The son of a wealthy art dealer, Berggruen parlayed a trust fund worth about $250,000 into a fortune of at least $2.5 billion. Over three decades, the investor has gotten rich by tapping his worldwide network of business contacts to find mostly small, beaten-down companies to buy, expand and sell.

Berggruen has also made money with four blank-check companies: shell companies that go public and then use cash or shares to acquire an operating business.

The eccentric investor has stumbled plenty too, particularly when taking detours from his buyout specialty. A foray into hedge funds produced lackluster results before he chucked the venture. And several investments in faddish businesses such as ethanol were a bust. “You make mistakes,” Berggruen says. “You learn.”

Now, Berggruen is moving even farther afield in a quest to save the West from sinking into chaos. He says the stock market swoons of 2011, the brinkmanship in Washington over the debt ceiling and the euro-zone debt debacle are symptoms of the same underlying problem. “What you really have is a deep, deep governance crisis in the West,” he says.

To reduce the political paralysis that threatens the United States and Europe, the billionaire donated $100 million to create the Nicolas Berggruen Institute, with offices in Berlin, Los Angeles, New York and Washington.

In September, the institute assembled a group called the Council for the Future of Europe. It includes former government leaders Gerhard Schroeder of Germany and Felipe Gonzalez of Spain; former European Commission president Jacques Delors; and economists Nouriel Roubini, Joseph Stiglitz and Mohamed el-Erian, chief executive at Pacific Investment Management.
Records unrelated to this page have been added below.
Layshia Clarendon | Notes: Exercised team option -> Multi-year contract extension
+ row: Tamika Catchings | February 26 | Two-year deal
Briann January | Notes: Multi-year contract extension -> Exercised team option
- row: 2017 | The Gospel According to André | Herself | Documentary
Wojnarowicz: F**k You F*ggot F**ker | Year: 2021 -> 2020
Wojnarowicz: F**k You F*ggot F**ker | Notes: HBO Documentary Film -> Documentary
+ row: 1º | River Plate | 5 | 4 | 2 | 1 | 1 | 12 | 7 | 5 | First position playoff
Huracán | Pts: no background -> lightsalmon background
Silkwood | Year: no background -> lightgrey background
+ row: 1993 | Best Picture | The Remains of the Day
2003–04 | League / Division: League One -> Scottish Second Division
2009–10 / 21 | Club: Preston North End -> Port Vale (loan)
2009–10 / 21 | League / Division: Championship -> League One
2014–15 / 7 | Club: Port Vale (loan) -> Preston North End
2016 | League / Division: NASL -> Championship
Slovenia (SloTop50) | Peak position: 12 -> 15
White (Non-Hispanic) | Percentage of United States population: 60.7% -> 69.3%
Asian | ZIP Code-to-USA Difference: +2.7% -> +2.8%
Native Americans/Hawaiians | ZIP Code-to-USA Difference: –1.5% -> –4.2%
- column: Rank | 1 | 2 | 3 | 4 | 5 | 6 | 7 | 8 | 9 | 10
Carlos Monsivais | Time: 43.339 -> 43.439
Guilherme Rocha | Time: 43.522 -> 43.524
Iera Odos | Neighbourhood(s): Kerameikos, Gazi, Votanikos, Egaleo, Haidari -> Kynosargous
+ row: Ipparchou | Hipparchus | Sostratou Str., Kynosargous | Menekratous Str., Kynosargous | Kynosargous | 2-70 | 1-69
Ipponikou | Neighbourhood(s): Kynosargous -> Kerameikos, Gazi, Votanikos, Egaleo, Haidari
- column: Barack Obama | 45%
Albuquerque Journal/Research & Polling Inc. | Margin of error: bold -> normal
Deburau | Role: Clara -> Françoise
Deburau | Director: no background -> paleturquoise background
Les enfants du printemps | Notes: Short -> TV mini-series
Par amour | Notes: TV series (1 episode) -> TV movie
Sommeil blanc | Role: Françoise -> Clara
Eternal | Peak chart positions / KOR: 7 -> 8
Former British prime minister Tony Blair has served as an adviser.

In public statements from Brussels, the group called for greater political integration within Europe. That includes the centralization of some fiscal policy, wider powers for the European Central Bank and European Financial Stability Facility to restructure the debt of private banks and the issuance of joint euro-area bonds to relieve the sovereign debt crisis.